This isn't because of the food, which is often good and sometimes great. It isn't because of the staff, which is warm and attentive. Perhaps it's because of the neither-here-nor-there location, between the South End and Park Square in the space that was previously Piattini. It's a stone's throw from the T yet out of the loop.
It's certainly not because of the chef. Shingara Singh, known (a la Madonna) as Peppino, used to cook at La Campania in Waltham; now he has his own place with co-owner Wioletta Zywina, and his city-dwelling followers no longer have to make that trek. He was born in India, spent his young adulthood in Germany at an Italian restaurant called Leonardo Da Vinci, then came to the United States. This far-flung trajectory isn't visible in his food: Italy is the only land that lands on your plate or in your wineglass. And on many visits, Peppino himself lands at your table, dropping by to say hello and see how your dinner is. He's a warm presence in the room.
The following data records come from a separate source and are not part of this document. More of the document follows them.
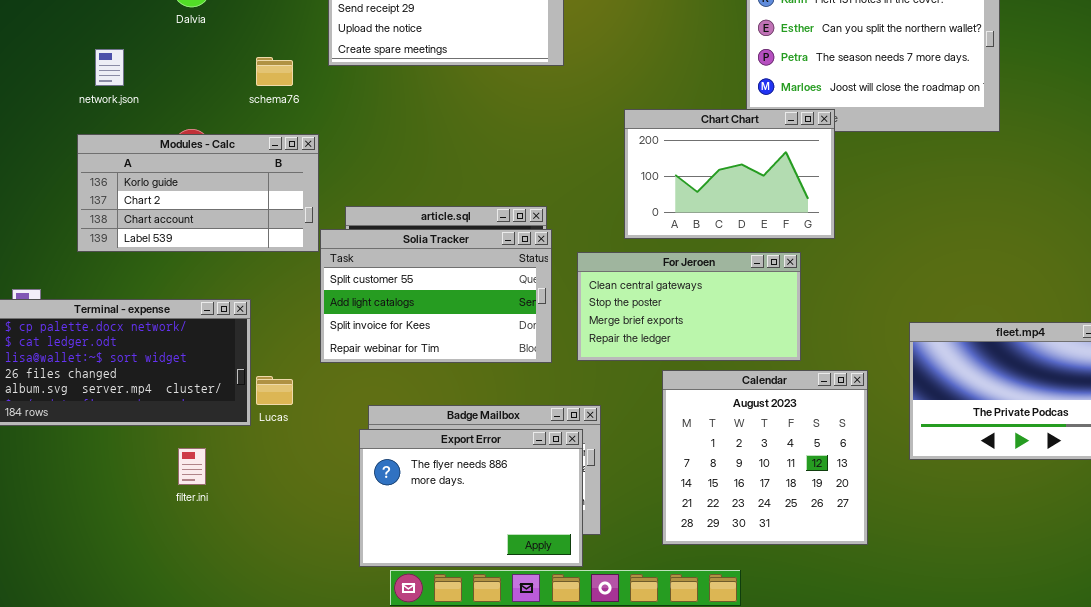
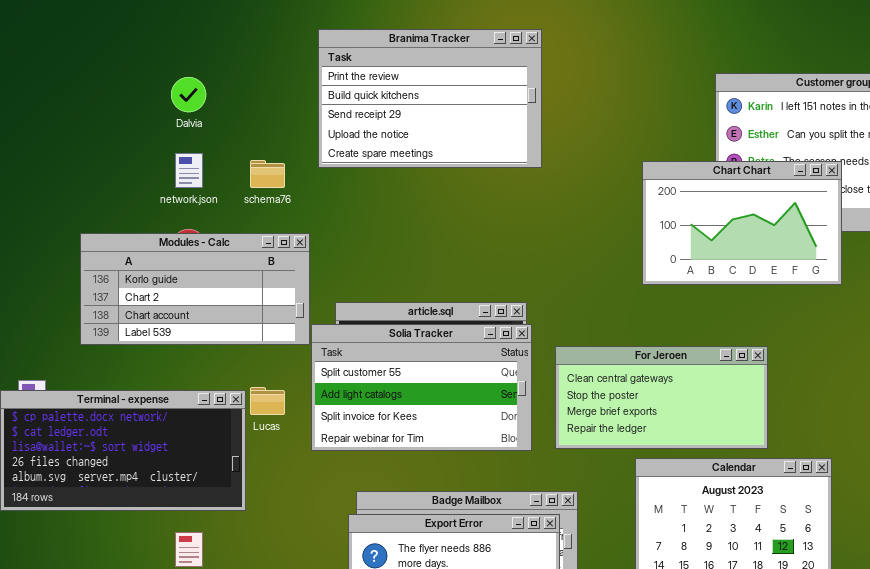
network.json: [95,49,124,86] -> [175,153,203,188], moved
Chart Chart: [624,109,835,239] -> [642,161,842,285], moved
Lucas: [256,376,293,405] -> [250,387,285,415], moved

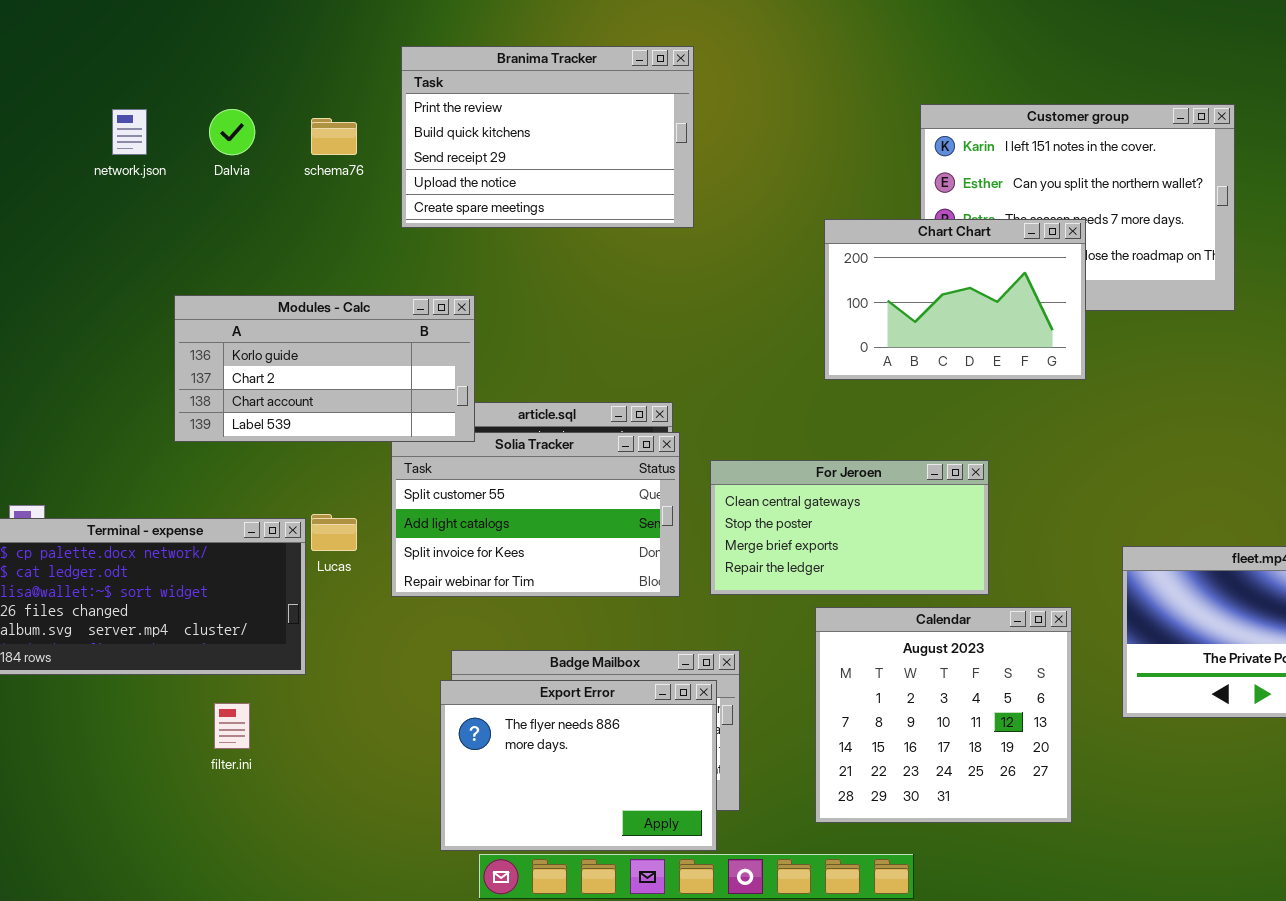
network.json: [175,153,203,188] -> [112,109,147,155], moved
schema76: [250,160,285,188] -> [311,118,357,155], moved
Modules - Calc: [80,233,310,345] -> [174,295,475,442], moved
His hospitality is felt again when you delve into the bread, which is far from the pro forma basket found at so many restaurants. Da Vinci's serves as a prelude to the meal. It's a pile of fluffy-chewy focaccia and slices from a crisp-crusted Italian loaf, baked daily at the restaurant and served with olive oil and dip. On a recent night, the olive oil was infused with the green perfume of basil; the dip was a sweet and mellow mash of roasted zucchini, more olive oil, and mint. We ate it all and asked for more.